The reflecting of user intent shows that this process is pragmatic, that the actions taken (or proposed as being taken) depend on the interaction of the user and app, not in some hypothetical absolute meaning. It requires that the repertoire unequivocally reflects the app’s interpretation: the repertoire should plainly confirm the specific action taken in response to each utterance. So, my name is X should have a reply of ok, your name is X. There is a minor issue here in the enguage interpreter; there is a obtuse option which returns only up to the comma. So ok, your name is X will reply ok. This mode can be used if the user is happy with the operation of the app, or if they are sure there is no ambiguity in the repertoire. Otherwise, the default (verbose) mode should be used, which replies the full phrase.

4 The Test

A test repertoire, which doesn’t rely on any special cases or context, has been devised to fully demonstrate this disambiguation mechanism. This repertoire includes three signs with identical patterns, each with a separate significant train of thought.

  • On “this is a test”:

    • perform “list add _user needs meaning one”;

    • then, reply “this reaches meaning one”.

  • On “this is a test”:

    • perform “list add _user needs meaning two”;

    • then, reply “this reaches meaning two”.

  • On “this is a test”:

    • perform “list add _user needs meaning three”;

    • then, reply “this reaches meaning three”.

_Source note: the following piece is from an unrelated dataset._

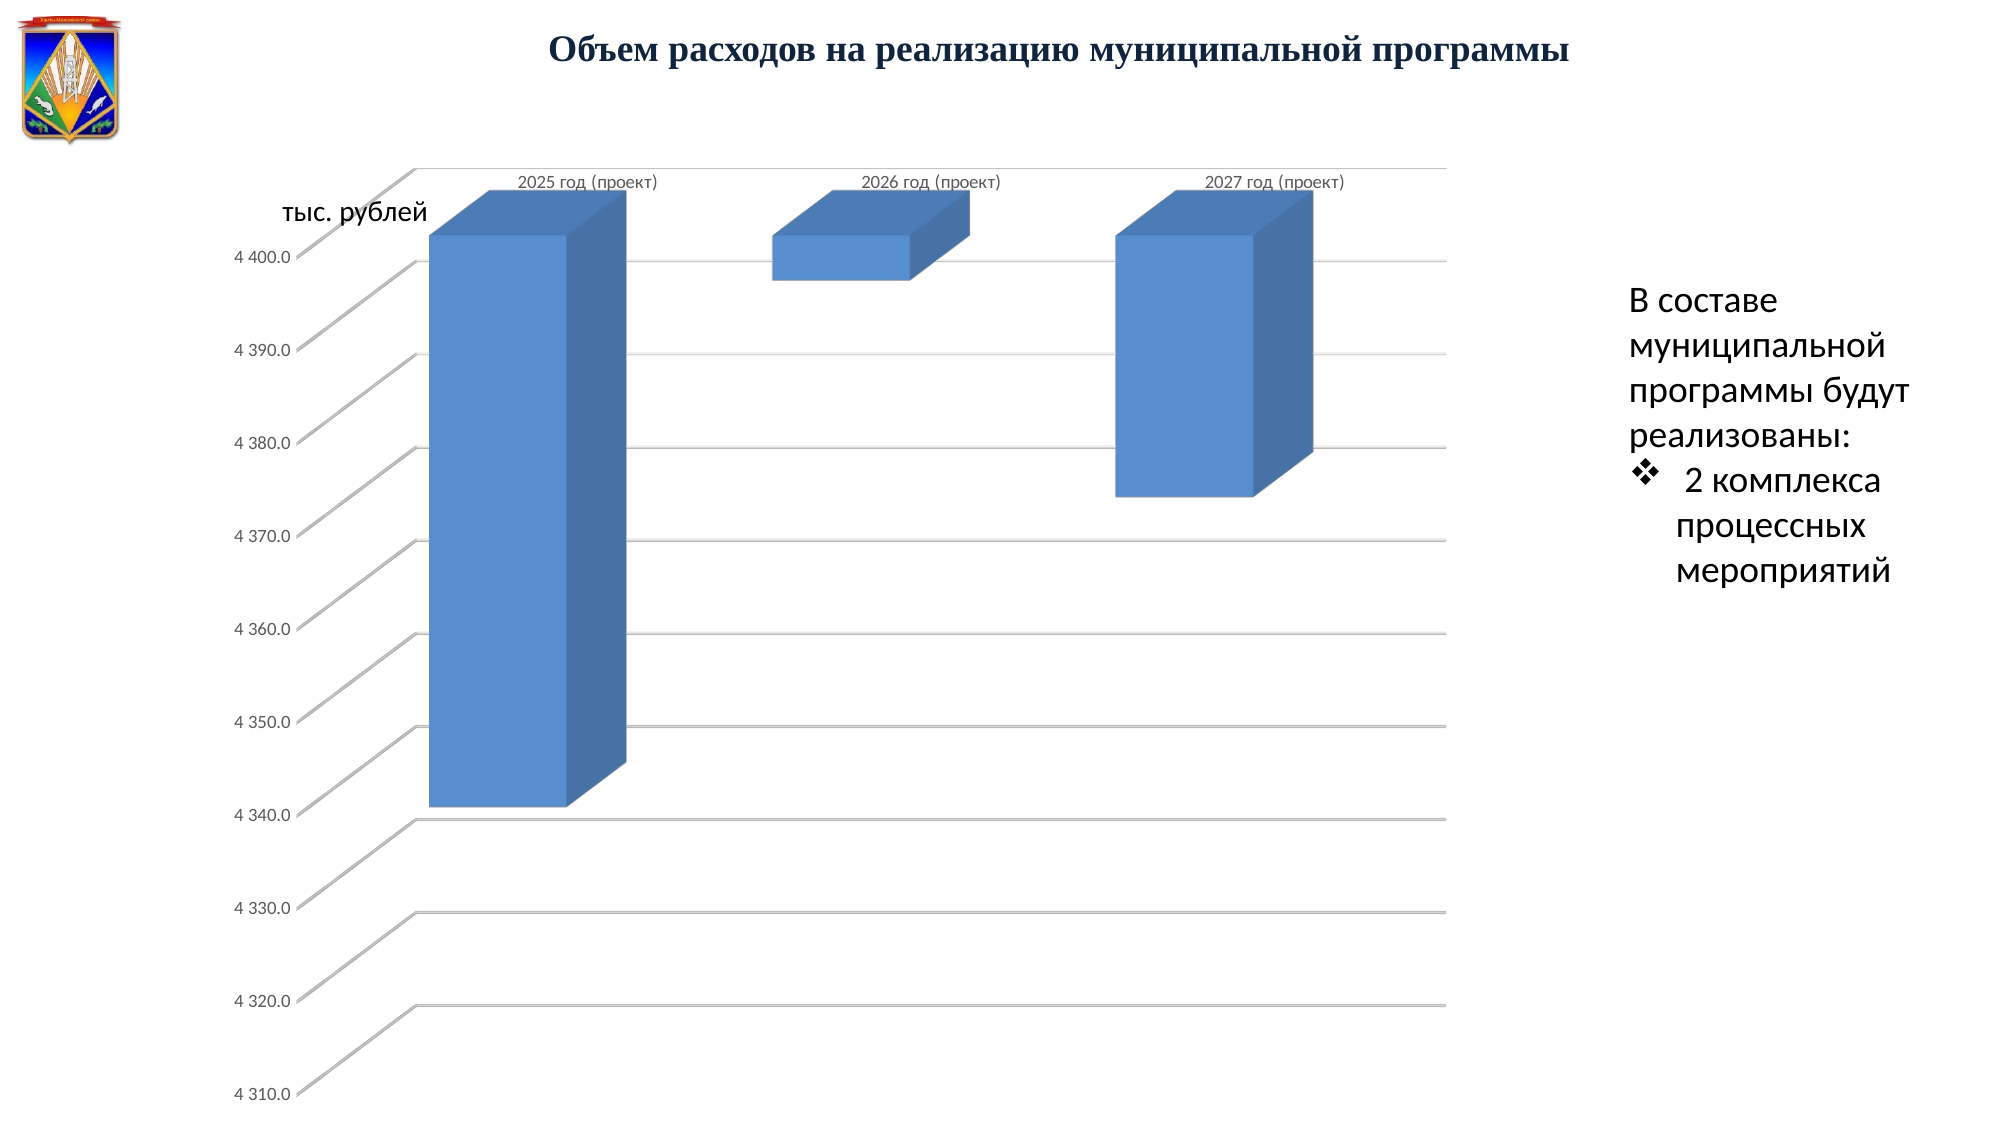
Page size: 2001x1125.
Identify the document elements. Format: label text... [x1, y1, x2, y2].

The test pattern, this is a test, is ambiguous because it is all boilerplate and used on more than one sign. By reuttering this phrase, the progression through the distinct trains-of-thought is achieved. When the matched patterns are exhausted, enguage will first reply with the default I do not understand, before repeating the search. A full demonstration of this can be found at [13], a transcript of which is:

user::

This is a test.

app::

This reaches meaning one.

user::

No this is a test.

app::

This reaches meaning two.

user::

No this is a test.

app::

This reaches meaning three.

user::

No this is a test.

app::

I don’t understand.

user::

No this is a test.

app::

This reaches meaning one.

5 Contribution and Further Work

Enguage is a text understanding interface allowing developers to create context dependent natural language apps. It provides many generic features for the conversation engineer, of which disambiguation is possibly the most important as it provides the key to context dependent processing across all repertoires. To be certain, it is not an AI chatbot designed for the Turing Test [14].

The mechanism overcomes structural issues with syntax and semantics by exploiting, at a pragmatic level, the human ability to detect and direct intent. It builds upon pattern matching so that meaning is determined by the boilerplate and in the interpretation of hotspot values, rather than individual word types and structures comprising a syntax tree. It utilizes a general correction mechanism, aiding its simplicity; it avoids the many individual forms of ambiguity.

This is not a mechanism for avoiding ambiguity; ambiguity will always occur, it simplifies the interaction needed when it is deemed to have occurred. In that it affords the user to direct intent, it is pragmatic. However, it is restricted to a discourse system – where there is interaction between the app and user—it cannot aid applications which are restricted to the structural domain: it will be of no use to the semantic analyses of corpora [5] which does not work within a conversation.

This work also serves to highlight differences between the spoken and written word. Current spoken word speech systems do not, in general, register pauses and intonation which could aid disambiguation. However, working with text, an arbitrary list of strings could also include emojis and other non-vocal ephemera to help identify intent. Written repertoires—including the autopoietic repertoire – use punctuation to express clearly. Further work includes producing a simplified, completely vocal autopoietic repertoire: X implies Y works already, but X is conceptually Y needs developing. Furthermore, context-free data types, such as number and when, have been instigated which needs to be enhanced by the concepts of where and class.